● **Activity**: Hand back every line from the beginning of the data below through the line containing "dy to make it", word for word and free of pictures.

Transcribed page contents:
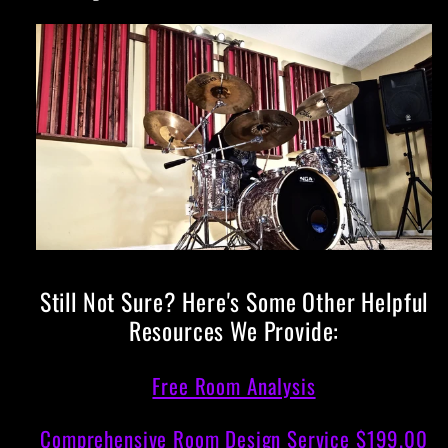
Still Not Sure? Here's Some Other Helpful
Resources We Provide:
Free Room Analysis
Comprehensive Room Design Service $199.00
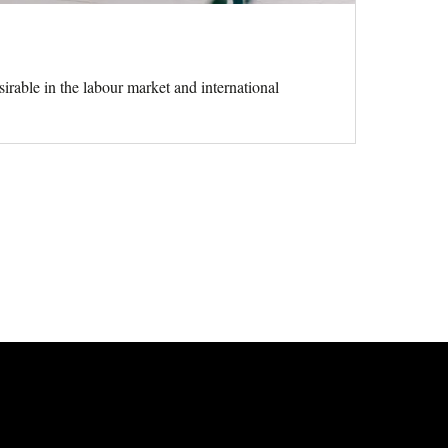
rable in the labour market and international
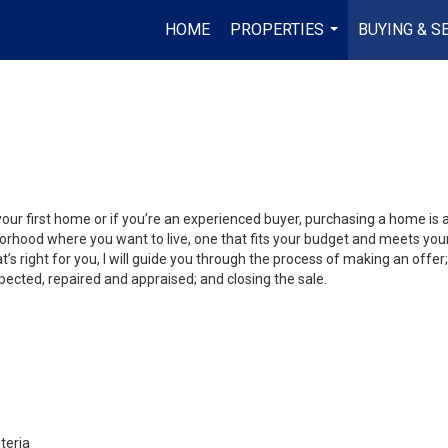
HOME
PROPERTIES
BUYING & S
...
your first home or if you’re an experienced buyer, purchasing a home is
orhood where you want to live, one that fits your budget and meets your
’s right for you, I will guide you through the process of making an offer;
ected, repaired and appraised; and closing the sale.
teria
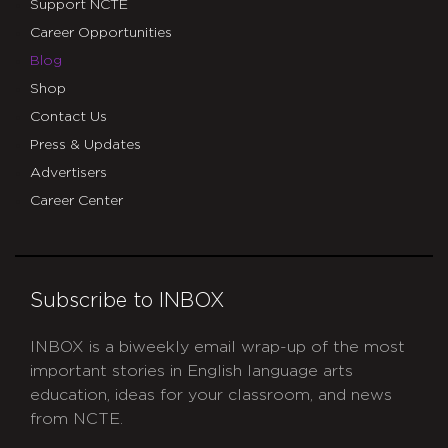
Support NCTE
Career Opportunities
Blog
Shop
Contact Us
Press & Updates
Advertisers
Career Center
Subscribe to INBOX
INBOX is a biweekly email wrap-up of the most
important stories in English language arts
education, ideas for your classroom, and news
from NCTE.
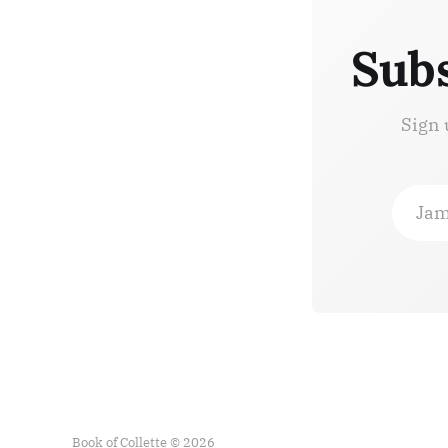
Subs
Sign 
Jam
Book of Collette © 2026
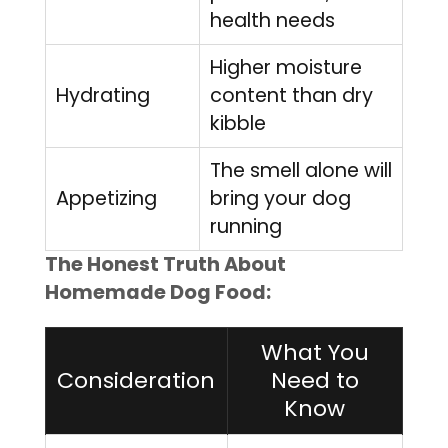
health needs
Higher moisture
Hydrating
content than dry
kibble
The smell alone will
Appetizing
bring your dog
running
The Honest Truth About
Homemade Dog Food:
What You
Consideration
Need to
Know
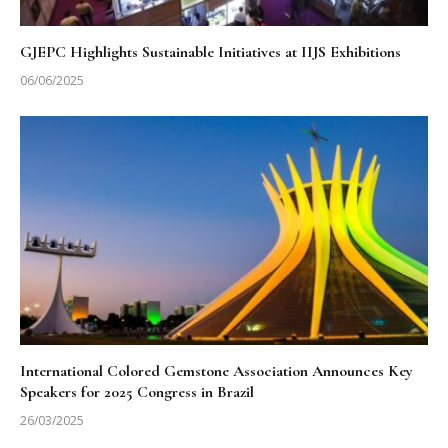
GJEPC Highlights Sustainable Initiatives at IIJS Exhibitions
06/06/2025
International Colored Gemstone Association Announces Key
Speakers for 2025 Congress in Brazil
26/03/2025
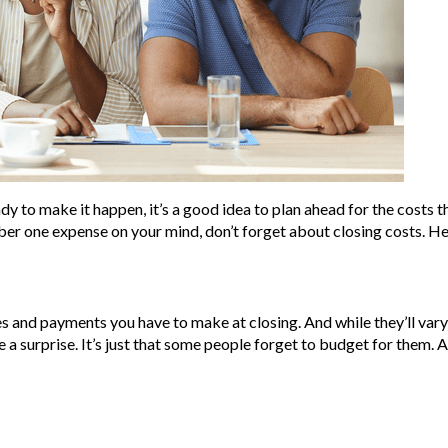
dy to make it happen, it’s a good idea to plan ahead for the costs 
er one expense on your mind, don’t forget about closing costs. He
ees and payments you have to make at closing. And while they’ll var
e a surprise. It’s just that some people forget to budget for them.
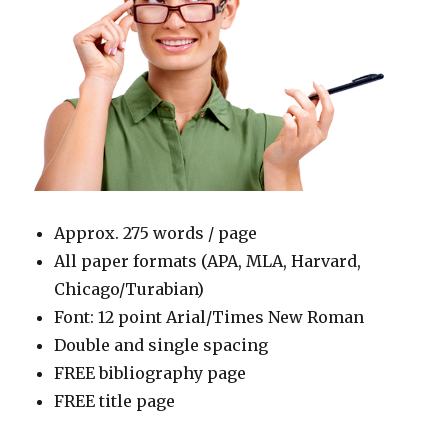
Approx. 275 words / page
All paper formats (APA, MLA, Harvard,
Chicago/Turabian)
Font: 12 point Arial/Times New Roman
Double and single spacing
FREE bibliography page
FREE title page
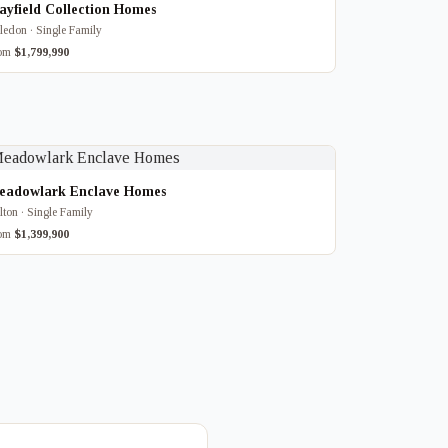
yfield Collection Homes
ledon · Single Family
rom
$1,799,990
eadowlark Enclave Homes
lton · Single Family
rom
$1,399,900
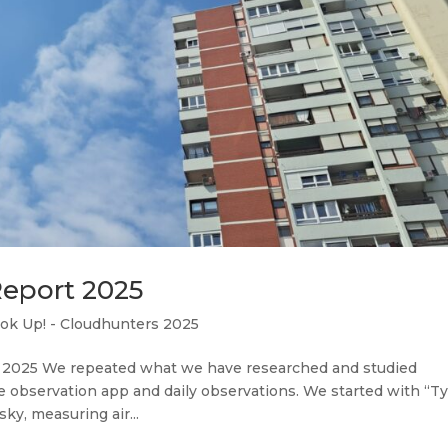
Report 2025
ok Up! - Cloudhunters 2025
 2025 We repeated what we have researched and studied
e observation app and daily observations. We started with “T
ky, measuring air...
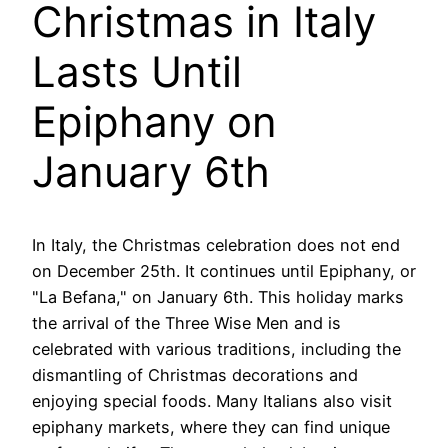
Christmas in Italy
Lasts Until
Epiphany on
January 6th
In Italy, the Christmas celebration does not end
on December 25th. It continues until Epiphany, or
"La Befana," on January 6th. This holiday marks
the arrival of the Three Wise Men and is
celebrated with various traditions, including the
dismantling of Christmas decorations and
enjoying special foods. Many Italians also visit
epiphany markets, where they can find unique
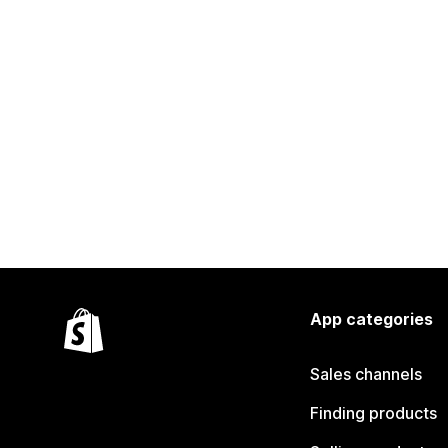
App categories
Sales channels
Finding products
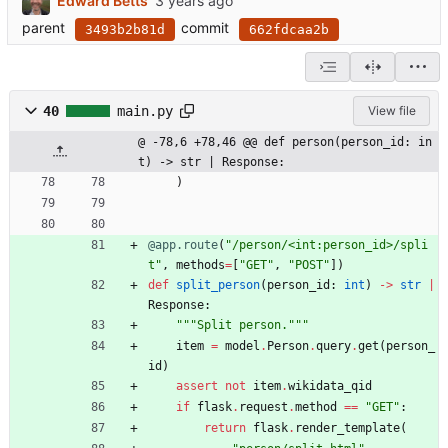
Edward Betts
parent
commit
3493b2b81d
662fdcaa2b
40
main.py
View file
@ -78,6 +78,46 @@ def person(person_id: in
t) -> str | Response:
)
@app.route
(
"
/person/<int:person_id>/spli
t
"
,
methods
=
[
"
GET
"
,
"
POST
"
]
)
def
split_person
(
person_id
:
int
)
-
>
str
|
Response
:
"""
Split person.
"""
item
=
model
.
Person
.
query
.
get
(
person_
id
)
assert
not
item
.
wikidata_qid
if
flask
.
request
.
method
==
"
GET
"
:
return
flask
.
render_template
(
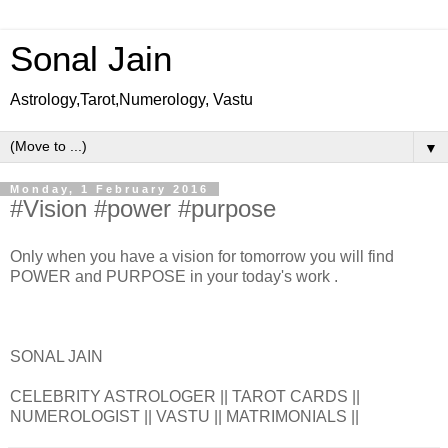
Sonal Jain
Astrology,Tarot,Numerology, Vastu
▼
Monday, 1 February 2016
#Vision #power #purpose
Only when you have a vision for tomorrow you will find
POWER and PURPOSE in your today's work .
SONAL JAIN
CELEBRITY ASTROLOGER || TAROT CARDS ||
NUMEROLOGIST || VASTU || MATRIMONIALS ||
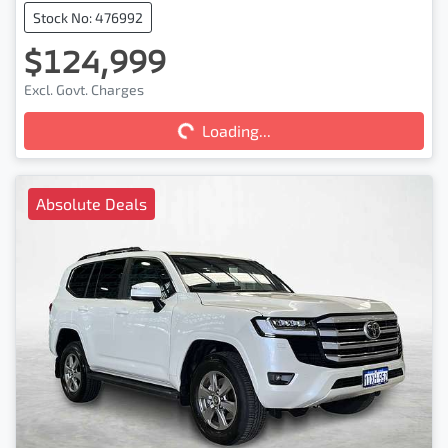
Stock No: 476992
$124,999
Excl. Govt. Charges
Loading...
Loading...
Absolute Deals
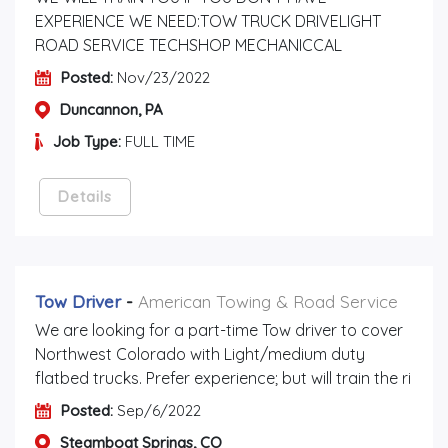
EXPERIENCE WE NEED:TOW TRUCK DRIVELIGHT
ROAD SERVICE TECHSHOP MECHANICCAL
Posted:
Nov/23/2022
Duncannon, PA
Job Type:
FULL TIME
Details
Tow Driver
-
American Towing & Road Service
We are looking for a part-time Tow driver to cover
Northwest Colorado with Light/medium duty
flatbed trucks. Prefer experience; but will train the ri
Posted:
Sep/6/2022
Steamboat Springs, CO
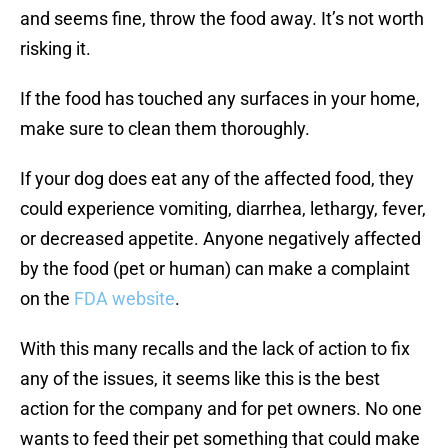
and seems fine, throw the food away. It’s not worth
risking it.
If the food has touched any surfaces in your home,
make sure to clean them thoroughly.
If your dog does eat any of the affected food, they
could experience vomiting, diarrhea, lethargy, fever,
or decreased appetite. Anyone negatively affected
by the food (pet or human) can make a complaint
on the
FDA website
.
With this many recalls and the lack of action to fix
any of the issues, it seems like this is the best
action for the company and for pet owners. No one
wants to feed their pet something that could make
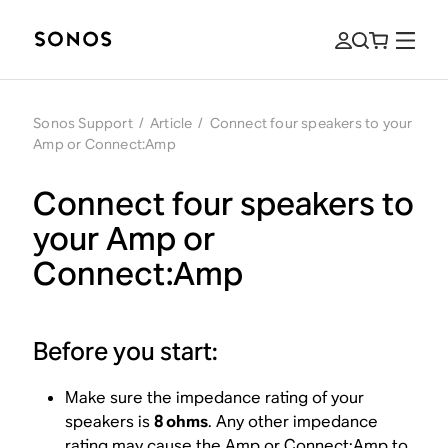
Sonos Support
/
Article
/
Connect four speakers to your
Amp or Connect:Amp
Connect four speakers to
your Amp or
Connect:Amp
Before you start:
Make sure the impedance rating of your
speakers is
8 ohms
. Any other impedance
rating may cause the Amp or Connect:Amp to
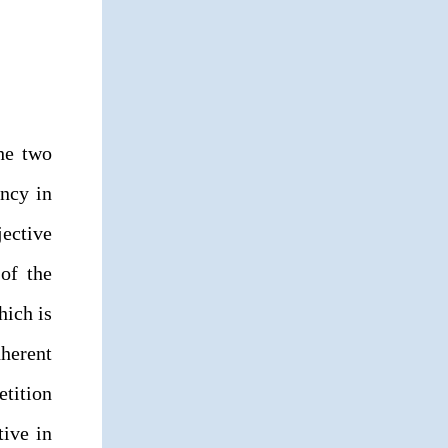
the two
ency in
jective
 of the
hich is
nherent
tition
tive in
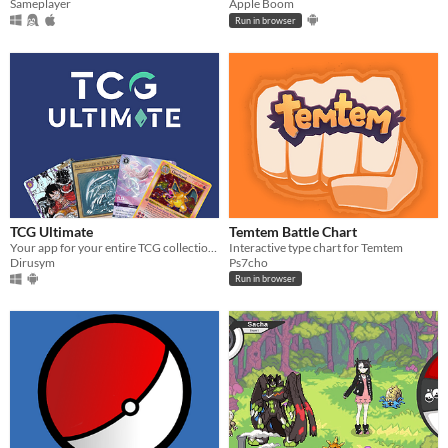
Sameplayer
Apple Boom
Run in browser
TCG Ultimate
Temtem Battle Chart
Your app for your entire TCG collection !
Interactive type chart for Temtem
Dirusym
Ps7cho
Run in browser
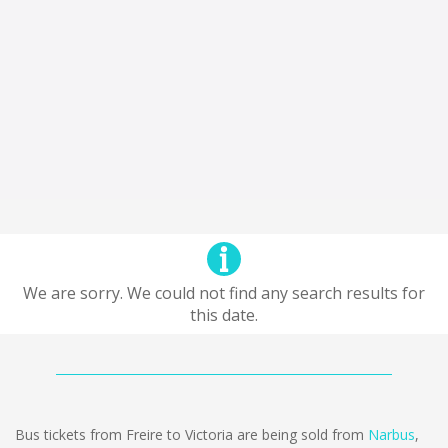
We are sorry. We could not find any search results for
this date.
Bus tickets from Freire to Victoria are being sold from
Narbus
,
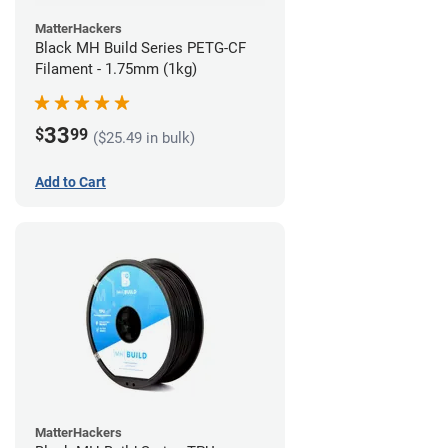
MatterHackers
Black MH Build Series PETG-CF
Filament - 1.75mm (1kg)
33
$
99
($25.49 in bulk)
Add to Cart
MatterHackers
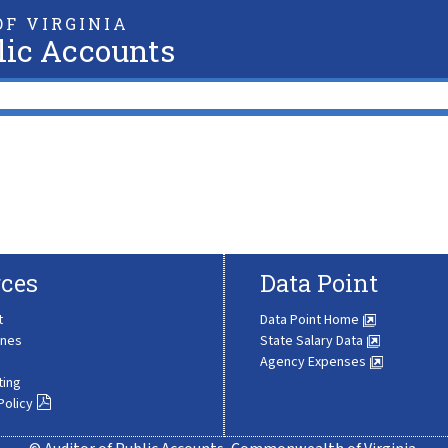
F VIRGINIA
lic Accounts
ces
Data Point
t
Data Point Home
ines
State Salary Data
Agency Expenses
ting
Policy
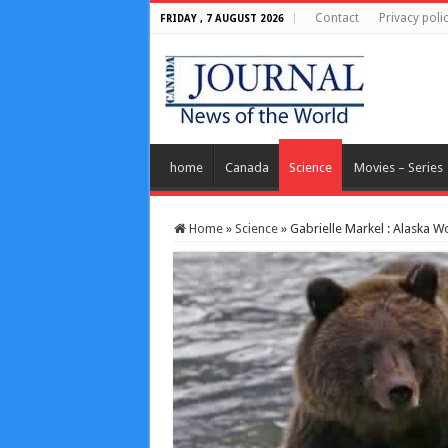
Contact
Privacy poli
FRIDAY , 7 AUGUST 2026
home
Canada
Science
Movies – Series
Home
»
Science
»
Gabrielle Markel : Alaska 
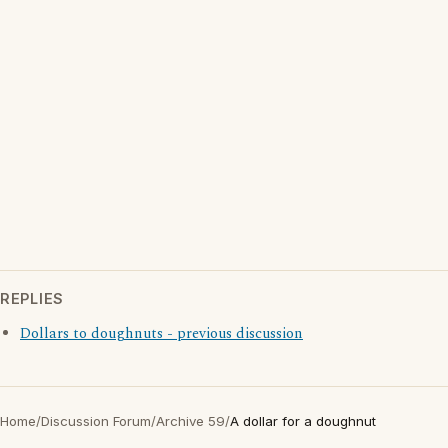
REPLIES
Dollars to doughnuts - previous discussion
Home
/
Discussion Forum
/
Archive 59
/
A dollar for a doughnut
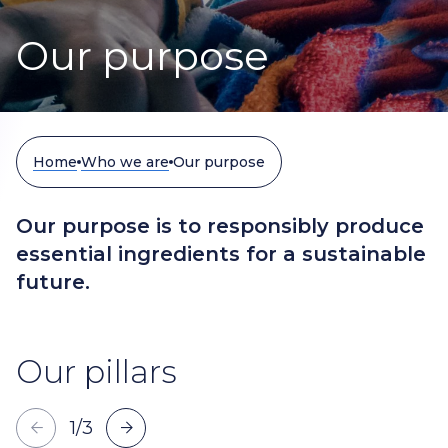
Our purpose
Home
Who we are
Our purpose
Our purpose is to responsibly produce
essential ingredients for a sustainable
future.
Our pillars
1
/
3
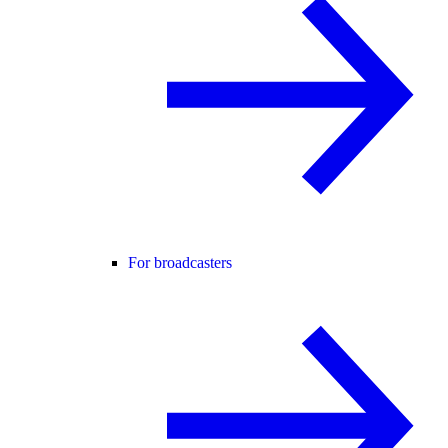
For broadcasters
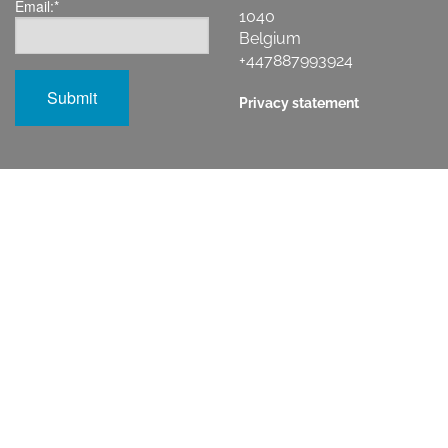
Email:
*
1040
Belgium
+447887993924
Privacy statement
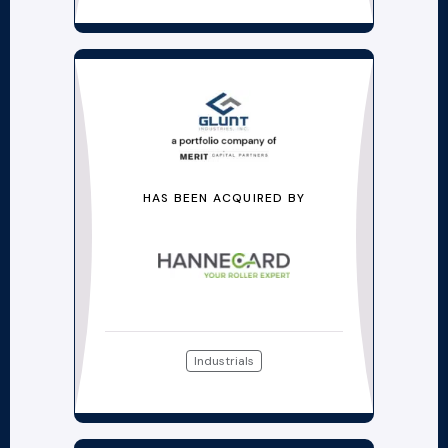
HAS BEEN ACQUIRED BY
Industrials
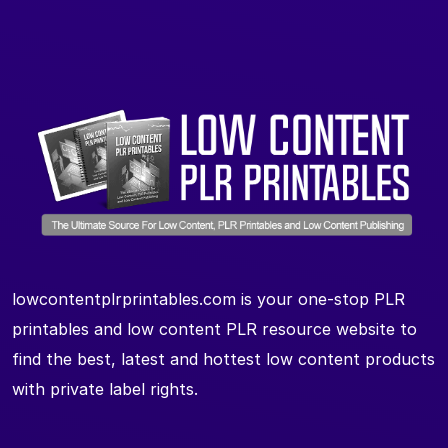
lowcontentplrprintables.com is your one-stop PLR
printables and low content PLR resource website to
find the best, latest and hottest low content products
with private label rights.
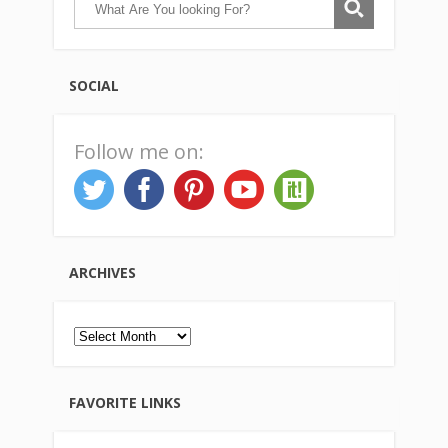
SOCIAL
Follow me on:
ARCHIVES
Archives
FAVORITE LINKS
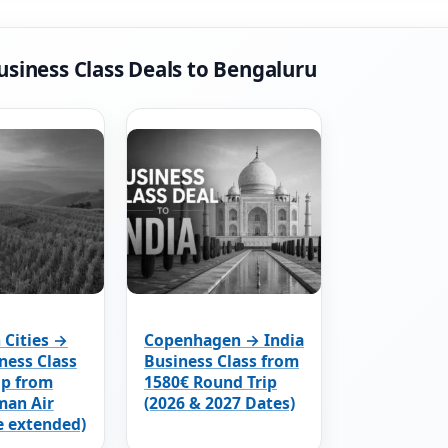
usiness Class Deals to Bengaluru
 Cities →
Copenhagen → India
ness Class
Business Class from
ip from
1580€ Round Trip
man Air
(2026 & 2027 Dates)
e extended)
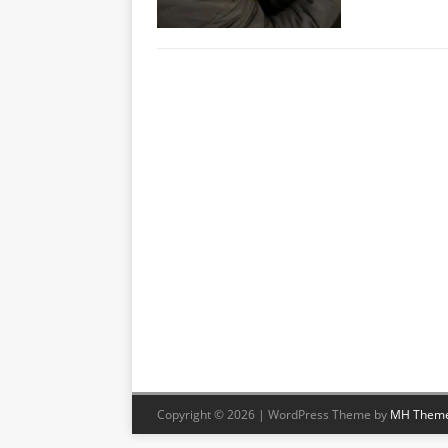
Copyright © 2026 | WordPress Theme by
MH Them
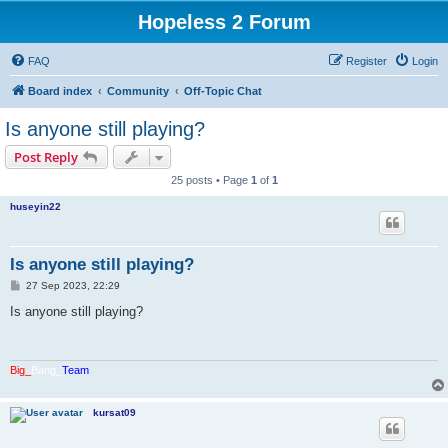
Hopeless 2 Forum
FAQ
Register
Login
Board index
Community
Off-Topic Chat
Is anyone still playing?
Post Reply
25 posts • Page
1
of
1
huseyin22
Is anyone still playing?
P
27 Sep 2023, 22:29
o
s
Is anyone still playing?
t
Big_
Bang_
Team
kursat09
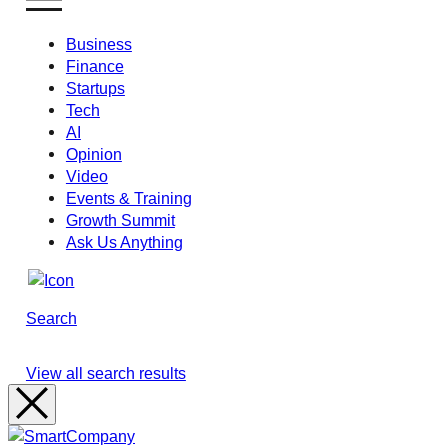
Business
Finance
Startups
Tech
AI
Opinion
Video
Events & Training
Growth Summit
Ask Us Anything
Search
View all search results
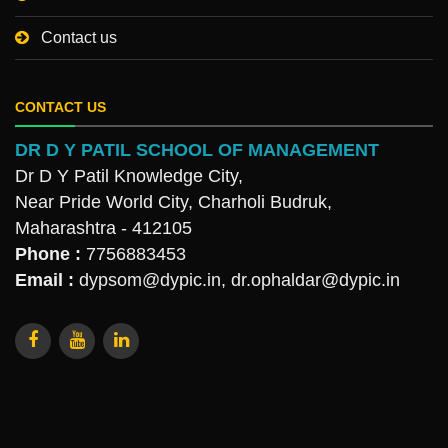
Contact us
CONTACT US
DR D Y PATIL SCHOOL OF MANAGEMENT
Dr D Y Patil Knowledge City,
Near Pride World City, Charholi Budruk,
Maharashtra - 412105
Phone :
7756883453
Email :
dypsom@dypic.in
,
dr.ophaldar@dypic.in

● **Response**:
Still Not Sure? Here's Some Other Helpful
Resources We Provide:
Free Room Analysis
Comprehensive Room Design Service $199.00
rable in the labour market and international
HOME
PROPERTIES
BUYING & S
...
your first home or if you’re an experienced buyer, purchasing a home is
orhood where you want to live, one that fits your budget and meets your
’s right for you, I will guide you through the process of making an offer;
ected, repaired and appraised; and closing the sale.
teria
Support NCTE
Career Opportunities
Blog
Shop
Contact Us
Press & Updates
Advertisers
Career Center
Subscribe to INBOX
INBOX is a biweekly email wrap-up of the most
important stories in English language arts
education, ideas for your classroom, and news
from NCTE.
Subs
Sign 
Jam
Book of Collette © 2026
health needs
Higher moisture
Hydrating
content than dry
kibble
The smell alone will
Appetizing
bring your dog
running
The Honest Truth About
Homemade Dog Food:
What You
Consideration
Need to
Know
GJEPC Highlights Sustainable Initiatives at IIJS Exhibitions
06/06/2025
International Colored Gemstone Association Announces Key
Speakers for 2025 Congress in Brazil
26/03/2025
dy to make it happen, it’s a good idea to plan ahead for the costs 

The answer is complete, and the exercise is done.